– Мистер Ройл, – смело начала она, хотя называла его по имени незадолго до этого. – Нам следует поговорить о деле. Ведь я пришла в агентство с целью получить работу модели «Ройл». Я полагаю, что должна спросить вас: могу я рассчитывать на эту работу или нет? Для меня это очень важно, понимаете? Очень важно.
– Джесси-Энн, – спокойно сказал Харрисон, беря ее за руку. – А что вы думаете о том, чтобы выйти за меня замуж?
Шампанское выплеснулось из ее бокала на юбку. Наклонившись, он с улыбкой протянул ей салфетку.

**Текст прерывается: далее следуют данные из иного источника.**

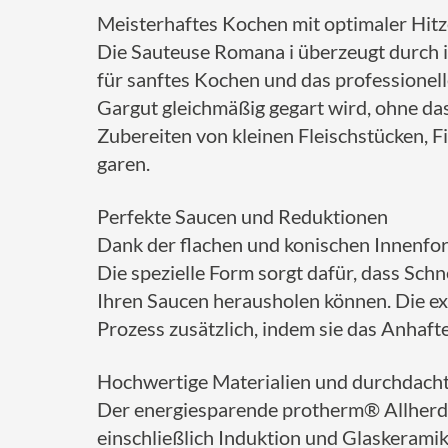
Meisterhaftes Kochen mit optimaler Hitz
Die Sauteuse Romana i überzeugt durch i
für sanftes Kochen und das professionell
Gargut gleichmäßig gegart wird, ohne das
Zubereiten von kleinen Fleischstücken, F
garen.
Perfekte Saucen und Reduktionen
Dank der flachen und konischen Innenfo
Die spezielle Form sorgt dafür, dass Sch
Ihren Saucen herausholen können. Die ex
Prozess zusätzlich, indem sie das Anhaft
Hochwertige Materialien und durchdach
Der energiesparende protherm® Allherd-
einschließlich Induktion und Glaskerami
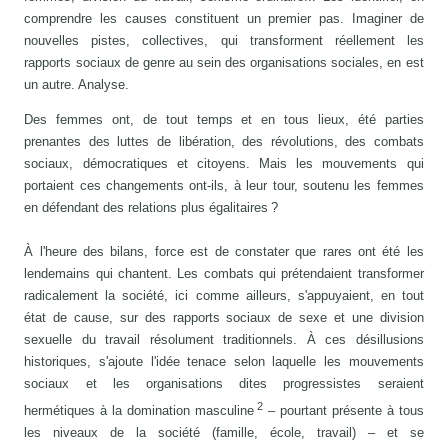
comprendre les causes constituent un premier pas. Imaginer de
nouvelles pistes, collectives, qui transforment réellement les
rapports sociaux de genre au sein des organisations sociales, en est
un autre. Analyse.
Des femmes ont, de tout temps et en tous lieux, été parties
prenantes des luttes de libération, des révolutions, des combats
sociaux, démocratiques et citoyens. Mais les mouvements qui
portaient ces changements ont-ils, à leur tour, soutenu les femmes
en défendant des relations plus égalitaires ?
À l'heure des bilans, force est de constater que rares ont été les
lendemains qui chantent. Les combats qui prétendaient transformer
radicalement la société, ici comme ailleurs, s'appuyaient, en tout
état de cause, sur des rapports sociaux de sexe et une division
sexuelle du travail résolument traditionnels. À ces désillusions
historiques, s'ajoute l'idée tenace selon laquelle les mouvements
sociaux et les organisations dites progressistes seraient
2
hermétiques à la domination masculine
– pourtant présente à tous
les niveaux de la société (famille, école, travail) – et se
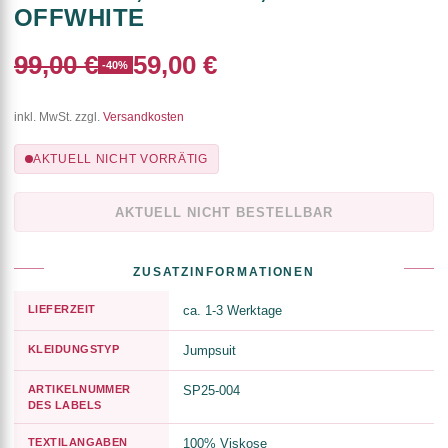
OFFWHITE
99,00 €
59,00 €
-40%
inkl. MwSt. zzgl.
Versandkosten
AKTUELL NICHT VORRÄTIG
AKTUELL NICHT BESTELLBAR
ZUSATZINFORMATIONEN
LIEFERZEIT
ca. 1-3 Werktage
KLEIDUNGSTYP
Jumpsuit
ARTIKELNUMMER
SP25-004
DES LABELS
TEXTILANGABEN
100% Viskose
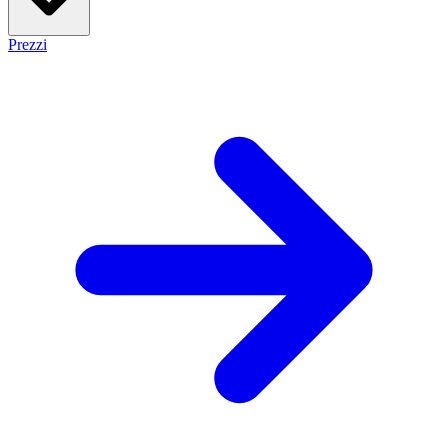
Prezzi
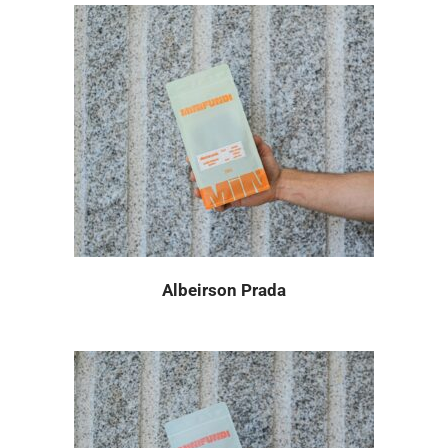
Albeirson Prada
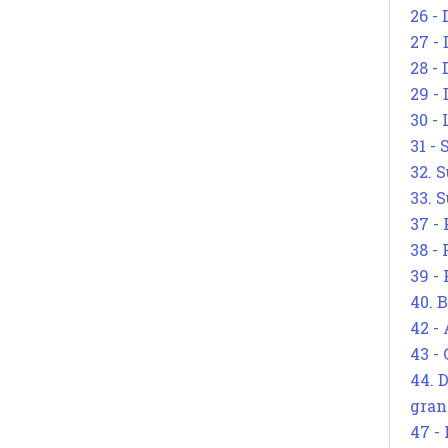
26 - 
27 -
28 - 
29 -
30 -
31 -
32. S
33. S
37 -
38 -
39 -
40. 
42 -
43 -
44. 
gran
47 -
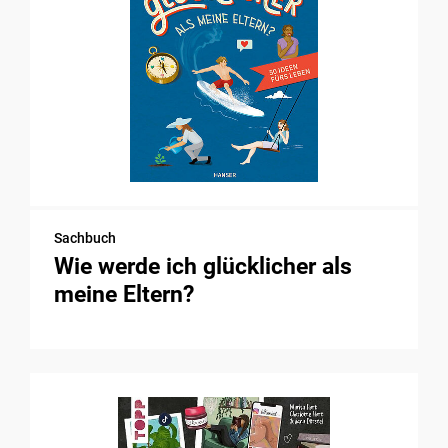
Sachbuch
Wie werde ich glücklicher als
meine Eltern?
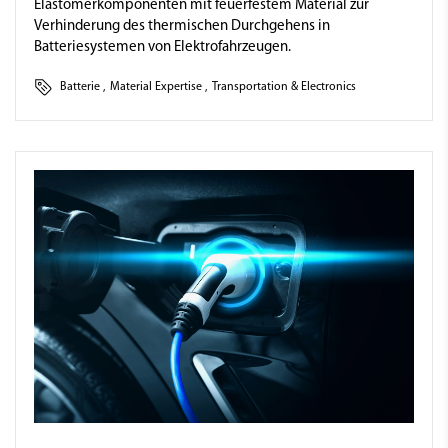
Elastomerkomponenten mit feuerfestem Material zur
Verhinderung des thermischen Durchgehens in
Batteriesystemen von Elektrofahrzeugen.
Batterie
,
Material Expertise
,
Transportation & Electronics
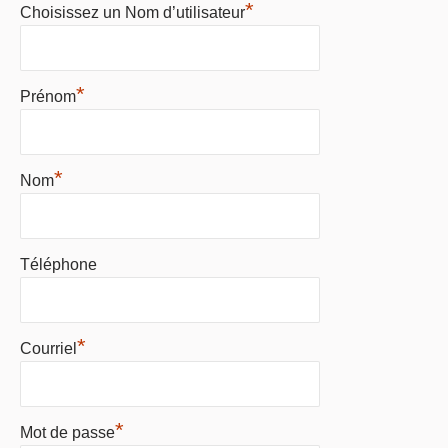
*
Choisissez un Nom d’utilisateur
*
Prénom
*
Nom
Téléphone
*
Courriel
*
Mot de passe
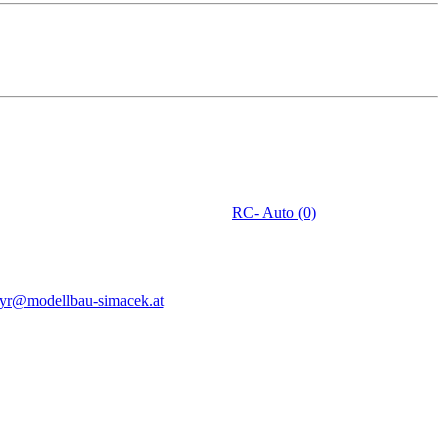
RC- Auto (0)
eyr@modellbau-simacek.at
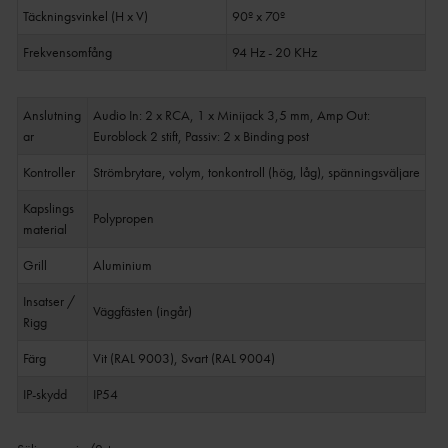
Täckningsvinkel (H x V)
90º x 70º
Frekvensomfång
94 Hz - 20 KHz
Anslutning
Audio In: 2 x RCA, 1 x Minijack 3,5 mm, Amp Out:
ar
Euroblock 2 stift, Passiv: 2 x Binding post
Kontroller
Strömbrytare, volym, tonkontroll (hög, låg), spänningsväljare
Kapslings
Polypropen
material
Grill
Aluminium
Insatser /
Väggfästen (ingår)
Rigg
Färg
Vit (RAL 9003), Svart (RAL 9004)
IP-skydd
IP54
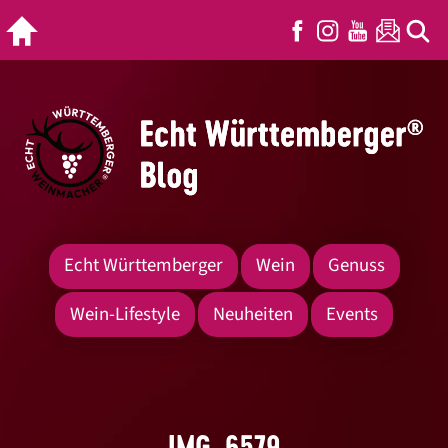
Echt Württemberger
Wein
Genuss
Wein-Lifestyle
Neuheiten
Events
IMG_6579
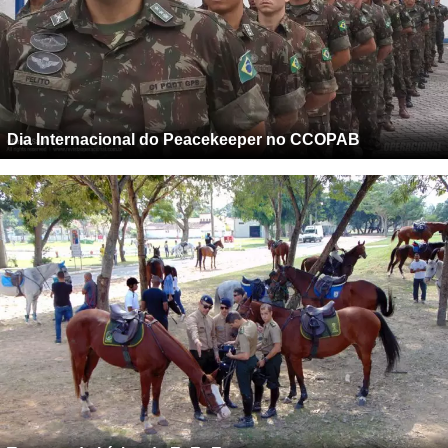
Dia Internacional do Peacekeeper no CCOPAB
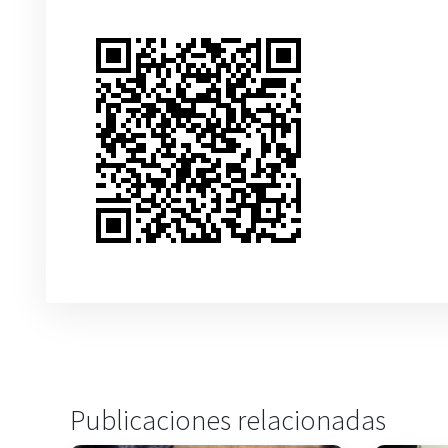
Publicaciones relacionadas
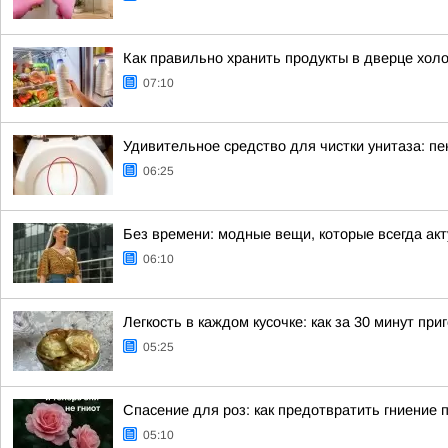
Как правильно хранить продукты в дверце хол
07:10
Удивительное средство для чистки унитаза: пе
06:25
Без времени: модные вещи, которые всегда ак
06:10
Легкость в каждом кусочке: как за 30 минут п
05:25
Спасение для роз: как предотвратить гниение 
05:10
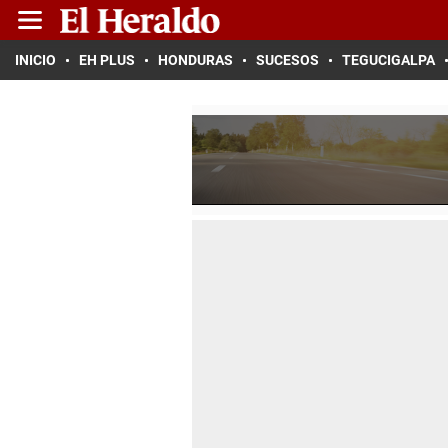
INICIO
EH PLUS
HONDURAS
SUCESOS
TEGUCIGALPA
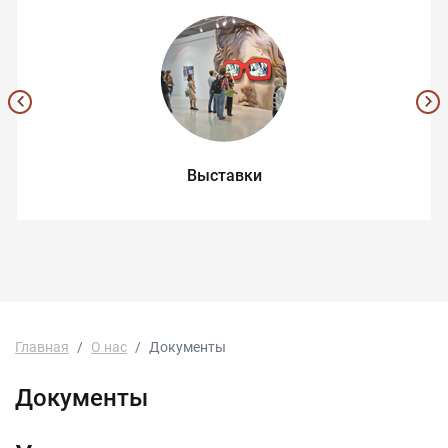
Выставки
Главная
О нас
Документы
Документы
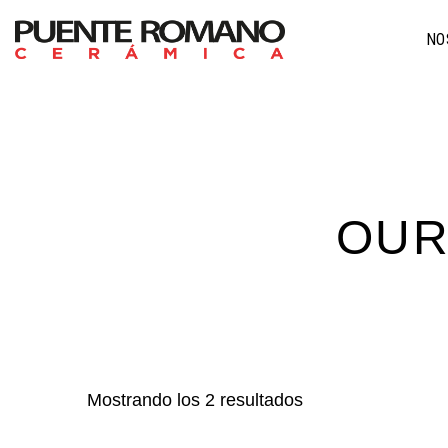
NO
OUR
Mostrando los 2 resultados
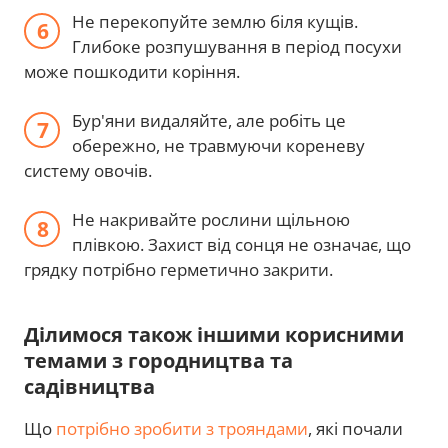
Не перекопуйте землю біля кущів.
Глибоке розпушування в період посухи
може пошкодити коріння.
Бур'яни видаляйте, але робіть це
обережно, не травмуючи кореневу
систему овочів.
Не накривайте рослини щільною
плівкою. Захист від сонця не означає, що
грядку потрібно герметично закрити.
Ділимося також іншими корисними
темами з городництва та
садівництва
Що
потрібно зробити з трояндами
, які почали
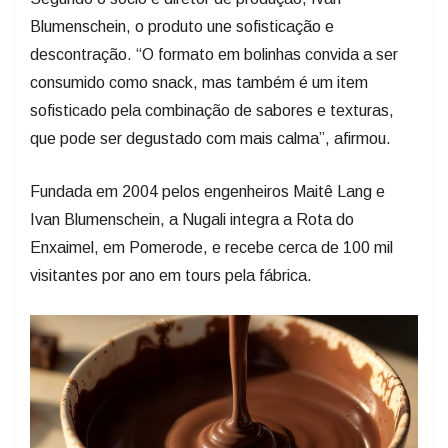
Blumenschein, o produto une sofisticação e
descontração. “O formato em bolinhas convida a ser
consumido como snack, mas também é um item
sofisticado pela combinação de sabores e texturas,
que pode ser degustado com mais calma”, afirmou.
Fundada em 2004 pelos engenheiros Maitê Lang e
Ivan Blumenschein, a Nugali integra a Rota do
Enxaimel, em Pomerode, e recebe cerca de 100 mil
visitantes por ano em tours pela fábrica.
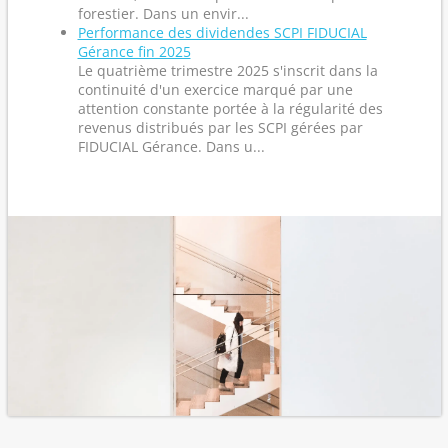
forestier. Dans un envir...
Performance des dividendes SCPI FIDUCIAL
Gérance fin 2025
Le quatrième trimestre 2025 s'inscrit dans la
continuité d'un exercice marqué par une
attention constante portée à la régularité des
revenus distribués par les SCPI gérées par
FIDUCIAL Gérance. Dans u...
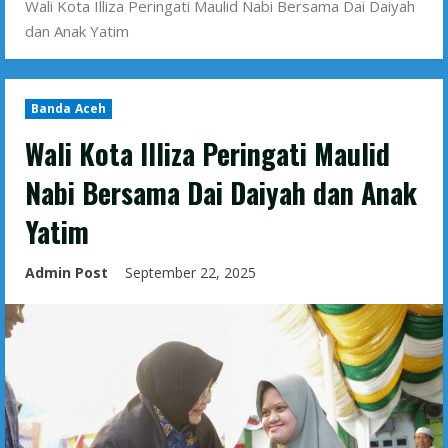
Wali Kota Illiza Peringati Maulid Nabi Bersama Dai Daiyah
dan Anak Yatim
Banda Aceh
Wali Kota Illiza Peringati Maulid
Nabi Bersama Dai Daiyah dan Anak
Yatim
Admin Post
September 22, 2025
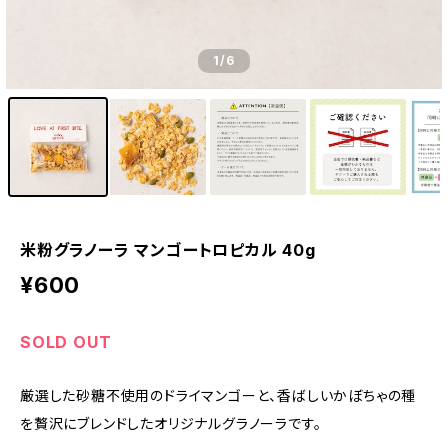
1
/6
米粉グラノーラ マンゴートロピカル 40g
¥600
SOLD OUT
厳選した砂糖不使用のドライマンゴーと、香ばしいかぼちゃの種
を贅沢にブレンドしたオリジナルグラノーラです。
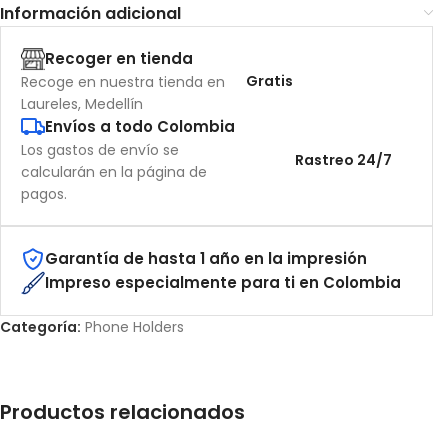
Información adicional
Recoger en tienda
Gratis
Recoge en nuestra tienda en
Laureles, Medellín
Envíos a todo Colombia
Los gastos de envío se
Rastreo 24/7
calcularán en la página de
pagos.
Garantía de hasta 1 año en la impresión
Impreso especialmente para ti en Colombia
Categoría:
Phone Holders
Productos relacionados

– Естественно, спешить с ответом не надо, – успокоил он. – У вас будет много времени подумать над моим предложением и ближе узнать меня.
Его рука сжала ее руку, и она почувствовала, что краснеет, встретившись с ним взглядом.
– И знаете, Джесси-Энн, – продолжал он, – вы получите работу модели, даже если откажетесь стать миссис Ройл.
– А если соглашусь? – завороженно спросила она.
– Тогда никакой работы манекенщицей, никаких моделей «Ройл»… Вы будете только моей женой.
В течение двух недель они встречались каждый вечер. Стоило ему лишь дотронуться до ее руки, или просто молча сесть рядом в машине, или искоса взглянуть на нее в темном зале театра, ноги у нее становились ватными. А от легкого прощального поцелуя с пожеланиями спокойной ночи у порога ее дома – поцелуя, в котором чувствовалась сдерживаемая страсть, – у нее захватывало дыхание и кружилась голова от мыслей, что будет, если он поцелует ее по-настоящему, если он не остановится на этом… если он будет ласкать ее как любовник.
Харрисон Ройл не был человеком, который действовал необдуманно, но в тот пасмурный полдень, когда Джесси-Энн вошла в дверь его кабинета, а ее светлые волосы осветили комнату солнечным светом, он почувствовал, что произошло что-то необыкновенное в его привычной серой жизни. Очарование молодости вошло в его сердце и осталось там. Он смотрел на нее, был рядом, слушал, как она говорила, и чувствовал, что снова становится молодым: таким, каким был, когда была жива Мишель. Последние десять лет он целиком посвятил себя работе. Джесси-Энн была сама жизнь. Он сказал ей, что, несмотря на ее холеную внешность и лоск, она кажется ему такой же свежей и молодой, как если бы никогда не уезжала из Монтаны, – и он любил ее за это.
Харрисон посвятил ее во все подробности своей жизни, рассказал ей о своей работе, о домах на Парк-авеню, Кейп-Коде и Багамских островах. Он рассказал ей о матери и сыне, но ни одного раза ни словом не обмолвился о своей покойной жене Мишель. Он объяснился ей в любви, обещая боготворить ее и что ей никогда не нужно будет работать, потому что он сам будет заботиться о ней. И конечно, у них будут дети.